An interesting relationship exists between resilience and reputation: Stakeholder engagement and dialogue contribute to building the organization’s reputation capital. In times of crisis, this capital can serve as a cushion of goodwill to help reinforce the organization’s resilience to unanticipated shocks.

Robust crisis management and resilience will likely improve a firm’s reputation and vice versa.

Practice Question

A global financial institution is implementing a new risk management system and is considering various internal controls to enhance its risk mitigation efforts. The risk management team is tasked with identifying preventive and detective controls to be integrated into the system. Which of the following scenarios best exemplifies the use of both preventive and detective internal controls?

1. The institution implements a segregation of duties policy, and managers provide guidance and manuals on how specific tasks should be performed.
2. The institution conducts employee background checks and requires mandatory vacations for employees handling sensitive information.
3. The institution enforces dual authorization for high-value transactions and uses a computerized system to monitor all transactions.
4. The institution uses encryption for sensitive data and holds regular cybersecurity training sessions for all employees.

The correct answer is C.

Preventive internal controls are designed to prevent errors or fraud from occurring, while detective controls are designed to identify errors, irregularities, or fraud that have already occurred.
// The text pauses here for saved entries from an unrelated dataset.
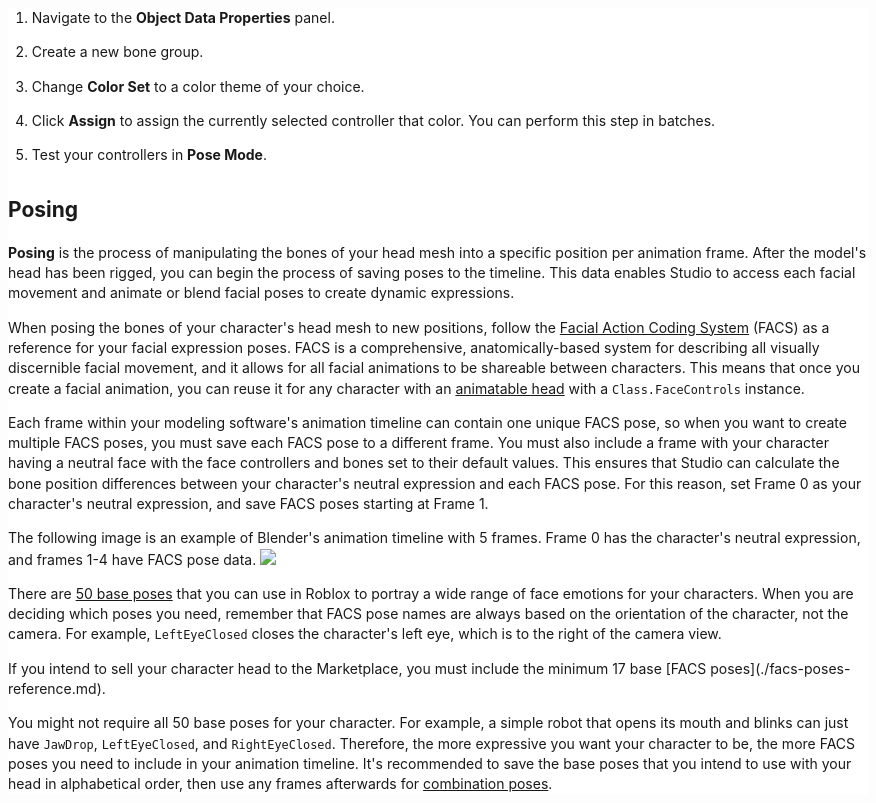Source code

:    1. Navigate to the **Object Data Properties** panel.
   2. Create a new bone group.
   3. Change **Color Set** to a color theme of your choice.
   4. Click **Assign** to assign the currently selected controller that color. You can perform this step in batches.

      <video controls width="80%" src="../../../assets/avatar/dynamic-heads/creating-dynamic-heads/videos/15_Coloring_Control_bones.mp4">
      </video>

9. Test your controllers in **Pose Mode**.

    <video controls width="80%" src="../../../assets/avatar/dynamic-heads/creating-dynamic-heads/videos/16_Testing_Controllers.mp4">
   </video>

## Posing

**Posing** is the process of manipulating the bones of your head mesh into a specific position per animation frame. After the model's head has been rigged, you can begin the process of saving poses to the timeline. This data enables Studio to access each facial movement and animate or blend facial poses to create dynamic expressions.

When posing the bones of your character's head mesh to new positions, follow the [Facial Action Coding System](../../../art/characters/facial-animation/facs-poses-reference.md) (FACS) as a reference for your facial expression poses. FACS is a comprehensive, anatomically-based system for describing all visually discernible facial movement, and it allows for all facial animations to be shareable between characters. This means that once you create a facial animation, you can reuse it for any character with an [animatable head](../../../art/characters/facial-animation/using-heads-in-studio.md) with a `Class.FaceControls` instance.

Each frame within your modeling software's animation timeline can contain one unique FACS pose, so when you want to create multiple FACS poses, you must save each FACS pose to a different frame. You must also include a frame with your character having a neutral face with the face controllers and bones set to their default values. This ensures that Studio can calculate the bone position differences between your character's neutral expression and each FACS pose. For this reason, set Frame 0 as your character's neutral expression, and save FACS poses starting at Frame 1.

The following image is an example of Blender's animation timeline with 5 frames. Frame 0 has the character's neutral expression, and frames 1-4 have FACS pose data.
<img src="../../../assets/avatar/dynamic-heads/creating-dynamic-heads/Animation-Timeline.png" width="70%" />

There are [50 base poses](./facs-poses-reference.md) that you can use in Roblox to portray a wide range of face emotions for your characters. When you are deciding which poses you need, remember that FACS pose names are always based on the orientation of the character, not the camera. For example, `LeftEyeClosed` closes the character's left eye, which is to the right of the camera view.

<Alert severity = 'warning'>
If you intend to sell your character head to the Marketplace, you must include the minimum 17 base [FACS poses](./facs-poses-reference.md).
</Alert>

You might not require all 50 base poses for your character. For example, a simple robot that opens its mouth and blinks can just have `JawDrop`, `LeftEyeClosed`, and `RightEyeClosed`. Therefore, the more expressive you want your character to be, the more FACS poses you need to include in your animation timeline. It's recommended to save the base poses that you intend to use with your head in alphabetical order, then use any frames afterwards for [combination poses](#combination-poses).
Dual authorization for high-value transactions is a preventive control that reduces the risk of unauthorized transactions. The computerized system for detecting unusual transactions serves as a detective control, as it helps identify errors or fraud that may have already occurred.

A is incorrect. While segregation of duties is a preventive control measure, guidance and manuals serve as directive rather than detective controls.

B is incorrect. Both employee background checks and mandatory vacations for employees  are preventive controls, as they aim to prevent potential fraud or errors from occurring.

D is incorrect. While encrypting sensitive data is a preventive control, cybersecurity training sessions can be seen as preventive/directive controls rather than detective controls.

Things to Remember

• The integration of varied internal controls enhances the resilience and robustness of a risk management system.
• Regularly updating and refining control measures is crucial to accommodate evolving threats and organizational changes.
• A well-rounded risk management approach often involves collaborating across departments to ensure holistic control implementation.
• Even the most stringent preventive measures can benefit from detective controls as a second line of defense.
• Internal control efficacy should be periodically assessed to identify potential gaps and areas of improvement.